Non c’è posto per il nucleare nel piano green dell’Unione Europea. I tremila big che hanno partecipato al Word Economic di Davos hanno discusso sui grandi temi che assillano il pianeta – dal riscaldamento globale alle politiche di sviluppo, dagli appelli di Greta ai sistemi di approvvigionamento energetico – ma non hanno trovato nessuna sintesi accettabile.
Nulla che ci faccia credere che la sfida climatica sia in cima all’agenda di politici e banchieri. Nei fatti non è così. Viene da pensare che questi consessi, almeno per quanto riguarda gli impatti climatici, siano ormai una stanca ripetizione di copioni scritti e riscritti. Lo avevamo già visto con la recente Cop 21 di Madrid e Davos è stata una triste replica. Il premier italiano Conte, non prendendovi parte, è escluso dalla delusione.
Sul nucleare, però, a dare una mano al piano di Ursula von der Leyen ci sta pensando il presidente francese Emmanuel Macron. Nel pieno delle contestazioni per la riforma pensionistica e con indici di popolarità in discesa Macron e il premier Édouard Philippe trattano con il colosso EDF la chiusura di 14 rettori nucleari operativi in 7 centrali.
In cambio dello spegnimento entro il 2025, il governo stanzia 1 miliardo e 800 milioni di euro per aumentare la produzione di biogas e di altre rinnovabili. Una scelta radicale, anche se ricordiamo che più volte la Francia ha annunciato l’uscita morbida dal nucleare.
Insieme alla Germania -per il piacere dei tanti nuclearisti sparsi per l’Europa- la Francia è il Paese che ha fatto più largo uso di reattori. Ad ogni modo, secondo il piano annunciato, saranno spenti gli impianti più vecchi ed ovviamente più pericolosi. La storica centrale di Fessenheim dovrebbe essere la prima a smettere di funzionare, sebbene se ne fosse parlato già nel 2018.
Macron sa che la riconversione energetica della Francia può dargli nuovo smalto in Europa, soprattutto se le idee del suo governo coincidono nel medio periodo con quelle della nuova Commissione Ue. Senza trascurare che le leve finanziarie di Christine Lagarde vanno nella stessa identica direzione di un maggiore spazio alle fonti rinnovabili.
EDF, a sua volta, ha l’opportunità di dimostrare ai competitor europei di stare al passo con l’evoluzione dei sistemi energetici.
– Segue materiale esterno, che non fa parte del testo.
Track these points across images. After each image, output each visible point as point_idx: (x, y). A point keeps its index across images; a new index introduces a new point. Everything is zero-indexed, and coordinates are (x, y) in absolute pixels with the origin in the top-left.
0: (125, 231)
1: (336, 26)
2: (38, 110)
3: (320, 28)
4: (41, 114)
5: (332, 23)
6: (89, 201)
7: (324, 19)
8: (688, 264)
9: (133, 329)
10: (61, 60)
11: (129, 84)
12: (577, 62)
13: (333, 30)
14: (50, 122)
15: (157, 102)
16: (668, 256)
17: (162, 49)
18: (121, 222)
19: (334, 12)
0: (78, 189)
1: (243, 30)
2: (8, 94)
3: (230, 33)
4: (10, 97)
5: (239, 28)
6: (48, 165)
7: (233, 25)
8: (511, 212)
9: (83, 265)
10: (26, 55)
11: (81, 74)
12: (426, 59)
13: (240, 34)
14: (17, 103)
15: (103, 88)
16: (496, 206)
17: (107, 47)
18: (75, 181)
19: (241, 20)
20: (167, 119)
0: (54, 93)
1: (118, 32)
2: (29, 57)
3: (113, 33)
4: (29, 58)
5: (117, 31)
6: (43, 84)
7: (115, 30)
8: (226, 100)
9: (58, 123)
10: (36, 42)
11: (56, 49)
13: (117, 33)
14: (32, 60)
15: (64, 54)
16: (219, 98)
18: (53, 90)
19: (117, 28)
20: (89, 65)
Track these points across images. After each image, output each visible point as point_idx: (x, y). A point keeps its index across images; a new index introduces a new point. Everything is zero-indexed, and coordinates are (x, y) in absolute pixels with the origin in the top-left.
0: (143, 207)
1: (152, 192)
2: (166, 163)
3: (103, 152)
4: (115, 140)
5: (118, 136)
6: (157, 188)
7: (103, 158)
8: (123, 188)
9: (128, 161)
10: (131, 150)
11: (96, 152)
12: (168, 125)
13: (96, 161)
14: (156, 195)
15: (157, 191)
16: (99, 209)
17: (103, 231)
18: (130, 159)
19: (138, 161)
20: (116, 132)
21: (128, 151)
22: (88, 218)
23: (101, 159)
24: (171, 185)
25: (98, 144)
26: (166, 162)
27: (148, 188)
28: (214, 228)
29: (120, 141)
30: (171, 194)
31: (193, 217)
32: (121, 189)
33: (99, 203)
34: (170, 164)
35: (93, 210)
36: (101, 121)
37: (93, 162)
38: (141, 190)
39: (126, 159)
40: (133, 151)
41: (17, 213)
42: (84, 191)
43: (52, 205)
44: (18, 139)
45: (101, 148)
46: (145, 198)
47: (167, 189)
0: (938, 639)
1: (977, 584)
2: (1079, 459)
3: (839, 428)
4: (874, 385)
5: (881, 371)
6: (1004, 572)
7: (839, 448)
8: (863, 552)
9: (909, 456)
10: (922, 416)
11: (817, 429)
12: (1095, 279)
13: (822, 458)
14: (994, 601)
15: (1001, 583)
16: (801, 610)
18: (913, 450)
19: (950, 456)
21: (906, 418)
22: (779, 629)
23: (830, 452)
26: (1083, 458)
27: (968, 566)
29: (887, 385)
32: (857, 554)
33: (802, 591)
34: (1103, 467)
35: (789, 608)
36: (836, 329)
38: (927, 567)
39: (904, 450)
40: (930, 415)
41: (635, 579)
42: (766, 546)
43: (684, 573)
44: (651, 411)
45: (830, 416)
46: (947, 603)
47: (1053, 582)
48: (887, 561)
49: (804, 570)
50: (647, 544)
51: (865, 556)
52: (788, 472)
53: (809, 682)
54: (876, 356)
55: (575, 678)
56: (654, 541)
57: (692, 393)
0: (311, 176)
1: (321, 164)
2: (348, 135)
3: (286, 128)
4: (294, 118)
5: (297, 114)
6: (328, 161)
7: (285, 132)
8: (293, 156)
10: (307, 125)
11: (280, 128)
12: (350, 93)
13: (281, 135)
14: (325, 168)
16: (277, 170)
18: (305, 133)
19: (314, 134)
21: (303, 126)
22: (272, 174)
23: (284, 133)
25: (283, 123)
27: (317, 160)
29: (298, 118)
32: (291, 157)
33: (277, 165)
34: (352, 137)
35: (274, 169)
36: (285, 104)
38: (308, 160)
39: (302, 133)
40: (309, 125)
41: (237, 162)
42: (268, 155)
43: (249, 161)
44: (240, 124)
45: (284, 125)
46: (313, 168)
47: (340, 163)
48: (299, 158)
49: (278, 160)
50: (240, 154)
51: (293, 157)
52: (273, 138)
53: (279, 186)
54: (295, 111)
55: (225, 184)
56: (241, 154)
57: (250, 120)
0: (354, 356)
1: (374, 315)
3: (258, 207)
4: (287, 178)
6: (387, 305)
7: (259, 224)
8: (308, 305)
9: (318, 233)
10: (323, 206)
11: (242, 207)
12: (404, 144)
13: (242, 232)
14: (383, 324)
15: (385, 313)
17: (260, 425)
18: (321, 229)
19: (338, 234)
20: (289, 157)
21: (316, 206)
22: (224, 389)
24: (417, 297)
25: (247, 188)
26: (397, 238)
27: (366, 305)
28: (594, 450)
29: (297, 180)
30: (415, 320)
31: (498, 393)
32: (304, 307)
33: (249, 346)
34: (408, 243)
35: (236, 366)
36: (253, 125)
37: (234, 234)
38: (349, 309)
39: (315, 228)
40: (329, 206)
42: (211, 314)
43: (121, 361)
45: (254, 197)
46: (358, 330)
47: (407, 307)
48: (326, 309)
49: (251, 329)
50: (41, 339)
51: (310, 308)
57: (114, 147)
Le strategie non gli mancano a maggior ragione che Parigi oltre che sul biogas, intende puntare anche sull’eolico con progetti di piattaforme off shore.
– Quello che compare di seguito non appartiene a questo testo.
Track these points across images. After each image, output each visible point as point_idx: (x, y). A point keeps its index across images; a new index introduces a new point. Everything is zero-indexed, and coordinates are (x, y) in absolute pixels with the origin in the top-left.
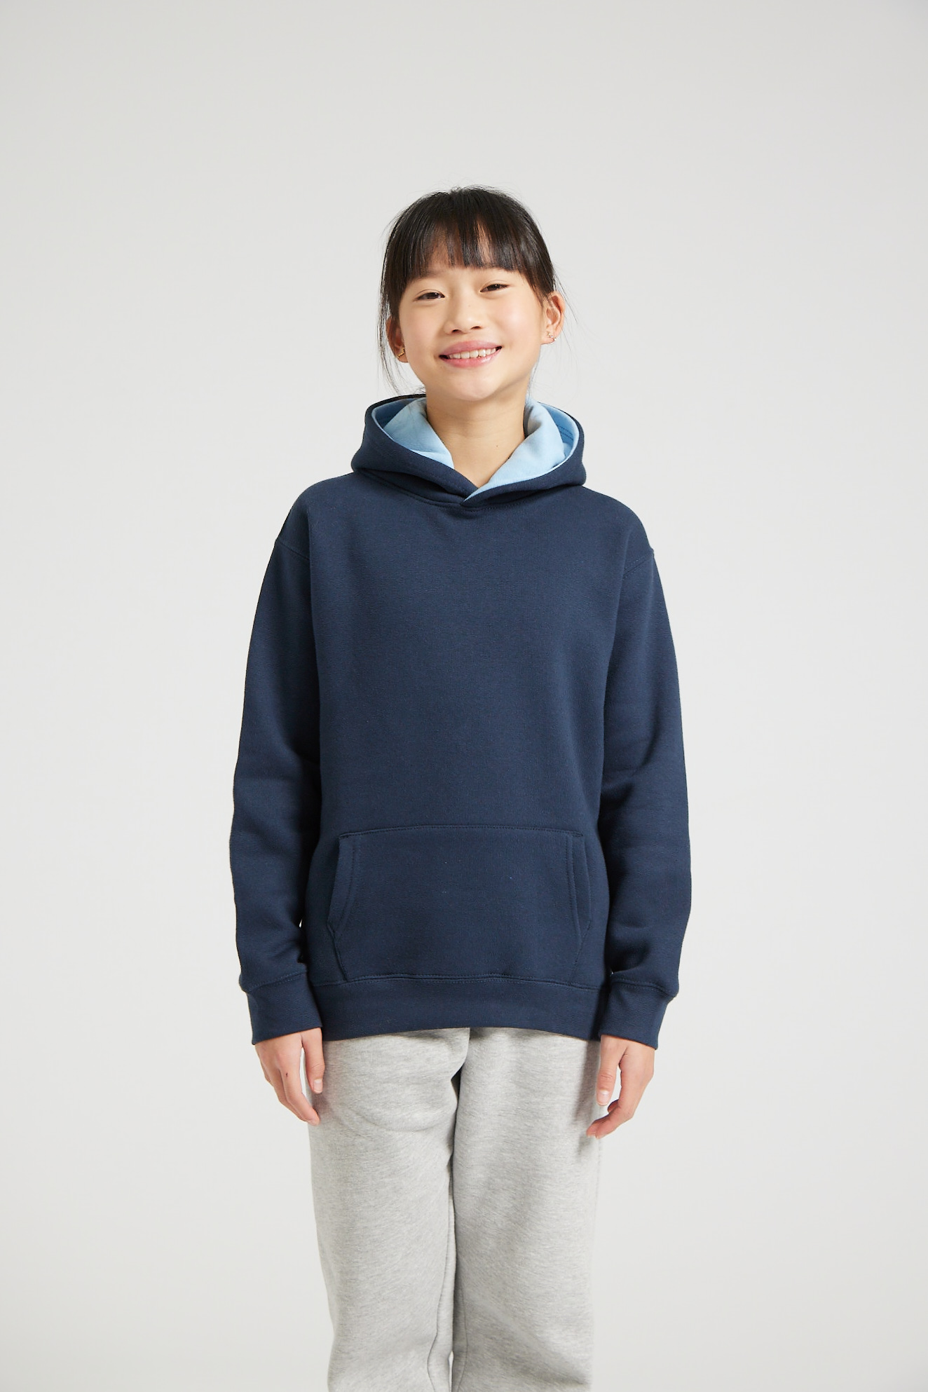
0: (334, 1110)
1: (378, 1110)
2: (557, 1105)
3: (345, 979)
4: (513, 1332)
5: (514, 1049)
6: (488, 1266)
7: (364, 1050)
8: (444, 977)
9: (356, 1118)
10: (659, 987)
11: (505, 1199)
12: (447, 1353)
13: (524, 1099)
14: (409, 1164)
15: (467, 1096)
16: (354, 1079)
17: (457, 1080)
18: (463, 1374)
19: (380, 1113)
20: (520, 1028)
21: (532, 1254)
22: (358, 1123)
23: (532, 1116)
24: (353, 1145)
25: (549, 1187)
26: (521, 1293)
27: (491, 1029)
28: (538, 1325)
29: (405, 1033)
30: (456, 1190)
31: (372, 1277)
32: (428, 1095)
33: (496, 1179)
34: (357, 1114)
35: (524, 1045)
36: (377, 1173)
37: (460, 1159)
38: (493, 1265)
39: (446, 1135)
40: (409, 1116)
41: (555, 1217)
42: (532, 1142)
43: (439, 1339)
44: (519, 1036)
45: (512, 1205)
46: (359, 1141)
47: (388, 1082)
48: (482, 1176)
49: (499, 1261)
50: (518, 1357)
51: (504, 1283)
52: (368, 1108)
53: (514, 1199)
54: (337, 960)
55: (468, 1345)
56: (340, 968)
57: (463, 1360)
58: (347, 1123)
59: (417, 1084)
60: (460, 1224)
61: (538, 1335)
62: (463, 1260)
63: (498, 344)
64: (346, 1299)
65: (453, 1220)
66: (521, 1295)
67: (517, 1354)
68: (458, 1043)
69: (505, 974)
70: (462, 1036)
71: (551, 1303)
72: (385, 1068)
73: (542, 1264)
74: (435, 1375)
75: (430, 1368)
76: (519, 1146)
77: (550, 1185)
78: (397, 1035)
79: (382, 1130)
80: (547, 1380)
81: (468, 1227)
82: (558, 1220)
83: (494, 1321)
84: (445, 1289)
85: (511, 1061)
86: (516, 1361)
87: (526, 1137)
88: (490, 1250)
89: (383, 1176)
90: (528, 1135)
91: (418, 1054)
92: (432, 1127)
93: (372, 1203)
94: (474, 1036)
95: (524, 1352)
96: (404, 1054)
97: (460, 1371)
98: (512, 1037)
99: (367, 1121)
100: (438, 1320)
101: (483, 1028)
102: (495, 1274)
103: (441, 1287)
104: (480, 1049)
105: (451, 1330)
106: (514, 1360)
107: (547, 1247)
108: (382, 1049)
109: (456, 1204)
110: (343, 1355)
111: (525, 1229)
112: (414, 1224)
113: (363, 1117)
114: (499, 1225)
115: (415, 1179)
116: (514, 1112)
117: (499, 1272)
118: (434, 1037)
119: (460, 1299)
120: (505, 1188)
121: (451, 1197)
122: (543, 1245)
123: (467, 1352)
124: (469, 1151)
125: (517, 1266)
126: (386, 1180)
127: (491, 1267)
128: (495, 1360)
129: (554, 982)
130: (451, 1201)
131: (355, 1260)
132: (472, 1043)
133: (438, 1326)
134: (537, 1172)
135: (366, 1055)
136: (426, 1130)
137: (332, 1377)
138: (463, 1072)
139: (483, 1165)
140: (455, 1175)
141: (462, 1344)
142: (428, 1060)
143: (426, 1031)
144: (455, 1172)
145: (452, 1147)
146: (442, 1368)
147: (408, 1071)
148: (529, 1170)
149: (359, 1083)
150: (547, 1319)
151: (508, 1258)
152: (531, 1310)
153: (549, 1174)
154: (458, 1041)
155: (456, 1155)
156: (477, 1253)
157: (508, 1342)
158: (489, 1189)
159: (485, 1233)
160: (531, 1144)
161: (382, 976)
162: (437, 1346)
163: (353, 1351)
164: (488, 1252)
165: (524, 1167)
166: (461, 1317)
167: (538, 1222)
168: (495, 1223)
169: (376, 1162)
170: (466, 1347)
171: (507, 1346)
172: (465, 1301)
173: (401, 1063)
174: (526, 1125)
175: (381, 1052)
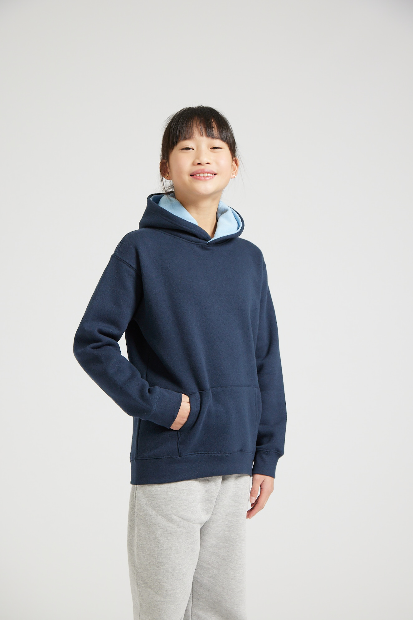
3: (179, 455)
6: (214, 582)
10: (278, 452)
19: (190, 516)
21: (237, 574)
32: (206, 507)
34: (180, 517)
38: (217, 581)
42: (239, 526)
45: (226, 554)
48: (214, 542)
49: (220, 579)
52: (185, 514)
54: (178, 447)
56: (179, 452)
63: (216, 172)
66: (231, 592)
88: (215, 575)
102: (218, 584)
108: (192, 487)
113: (182, 518)
120: (224, 547)
125: (230, 580)
127: (216, 582)
131: (175, 584)
148: (236, 539)
149: (181, 503)
151: (225, 577)
152: (234, 599)
159: (213, 567)
168: (218, 562)
175: (191, 489)
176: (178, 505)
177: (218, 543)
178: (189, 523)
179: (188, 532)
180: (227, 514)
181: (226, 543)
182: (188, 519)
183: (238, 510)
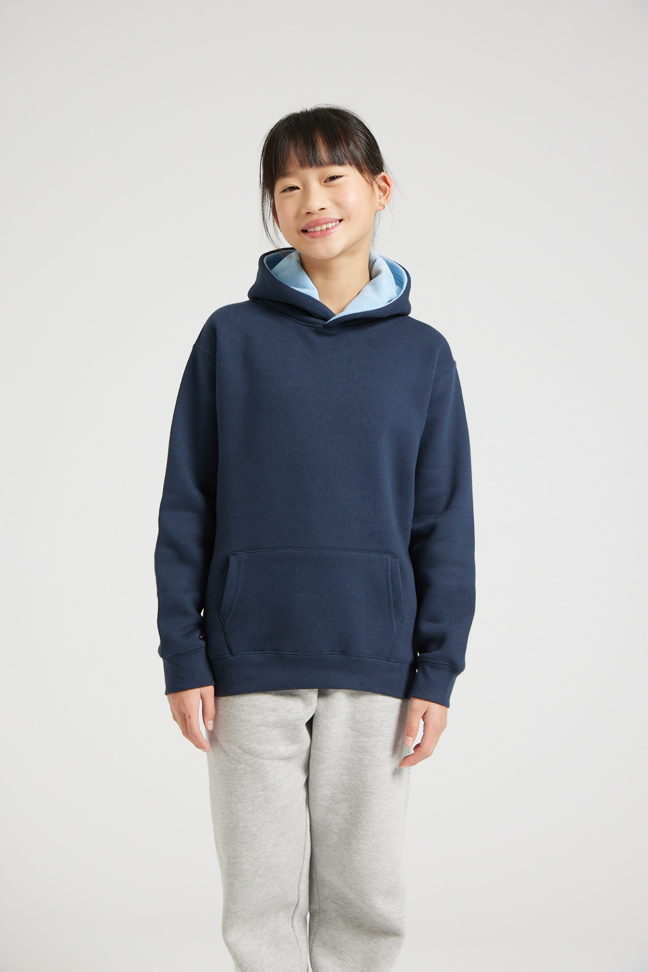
0: (223, 745)
1: (254, 745)
2: (380, 743)
3: (231, 653)
4: (351, 899)
5: (349, 704)
6: (332, 854)
7: (243, 704)
8: (300, 654)
9: (238, 751)
10: (451, 665)
11: (344, 808)
12: (305, 913)
13: (356, 739)
14: (276, 782)
15: (317, 736)
16: (237, 724)
17: (310, 725)
18: (317, 928)
19: (255, 747)
20: (352, 690)
21: (362, 846)
22: (239, 755)
23: (362, 751)
24: (236, 770)
25: (374, 800)
26: (356, 873)
27: (331, 690)
28: (367, 895)
29: (272, 692)
30: (310, 801)
31: (251, 860)
32: (289, 735)
33: (338, 794)
34: (239, 748)
35: (357, 701)
36: (253, 788)
37: (313, 780)
38: (336, 853)
39: (303, 763)
40: (275, 749)
41: (378, 820)
43: (300, 904)
44: (352, 694)
45: (349, 812)
46: (240, 767)
47: (261, 726)
48: (328, 792)
49: (341, 851)
50: (354, 916)
51: (344, 866)
52: (247, 744)
53: (351, 808)
54: (226, 641)
55: (320, 908)
56: (228, 646)
57: (316, 918)
58: (231, 755)
59: (280, 727)
60: (314, 825)
61: (367, 902)
62: (316, 849)
63: (340, 217)
64: (233, 875)
65: (309, 822)
66: (355, 874)
67: (354, 914)
68: (309, 700)
69: (343, 652)
70: (313, 694)
71: (376, 880)
72: (258, 717)
73: (370, 853)
74: (297, 929)
75: (294, 924)
76: (353, 771)
77: (375, 799)
78: (267, 693)
79: (257, 759)
80: (374, 932)
81: (319, 827)
82: (380, 823)
83: (338, 891)
84: (303, 870)
85: (347, 713)
86: (354, 919)
87: (358, 765)
89: (258, 790)
90: (359, 764)
91: (282, 707)
92: (293, 757)
93: (250, 809)
94: (321, 695)
95: (359, 913)
96: (272, 707)
97: (314, 926)
98: (348, 696)
99: (247, 753)
100: (298, 891)
101: (328, 690)
102: (337, 859)
103: (300, 867)
104: (325, 704)
105: (308, 897)
106: (352, 918)
107: (373, 841)
108: (256, 703)
109: (311, 810)
110: (232, 915)
111: (358, 829)
112: (281, 824)
113: (243, 750)
114: (341, 826)
115: (281, 793)
116: (349, 748)
117: (341, 858)
118: (292, 695)
119: (314, 876)
120: (344, 800)
121: (308, 806)
122: (370, 840)
123: (319, 913)
124: (319, 775)
125: (353, 854)
126: (260, 793)
127: (335, 855)
128: (339, 919)
129: (377, 658)
130: (308, 808)
131: (239, 849)
132: (320, 699)
133: (298, 895)
134: (366, 790)
135: (245, 708)
136: (288, 759)
137: (225, 930)
138: (314, 720)
139: (329, 785)
140: (310, 791)
141: (315, 907)
142: (288, 711)
143: (287, 691)
144: (310, 788)
145: (307, 771)
146: (302, 924)
147: (274, 719)
148: (360, 788)
149: (241, 726)
150: (374, 891)
151: (346, 849)
152: (362, 885)
153: (374, 791)
154: (309, 698)
155: (311, 777)
156: (325, 844)
157: (348, 906)
158: (333, 801)
159: (331, 831)
160: (362, 770)
161: (257, 652)
162: (298, 909)
163: (239, 911)
164: (333, 844)
165: (357, 786)
166: (315, 889)
167: (367, 824)
168: (338, 824)
169: (253, 781)
170: (318, 909)
171: (347, 909)
172: (318, 878)
173: (270, 713)
174: (358, 757)
175: (255, 705)
176: (237, 728)
177: (334, 793)
178: (253, 757)
179: (254, 772)
180: (341, 748)
181: (347, 795)
182: (252, 751)
183: (359, 742)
In soldoni la produzione elettrica da nucleare francese dovrebbe scendere del 20% entro il 2035, 10 anni più avanti del termine europeo. Significativo anche che pochi giorni fa è stata invitata dallo stesso governo francese a ridurre il prezzo di vendita di energia da nucleare rispetto a quello di mercato. Insomma siamo agli inizi di una partita che ha il sapore di un replay.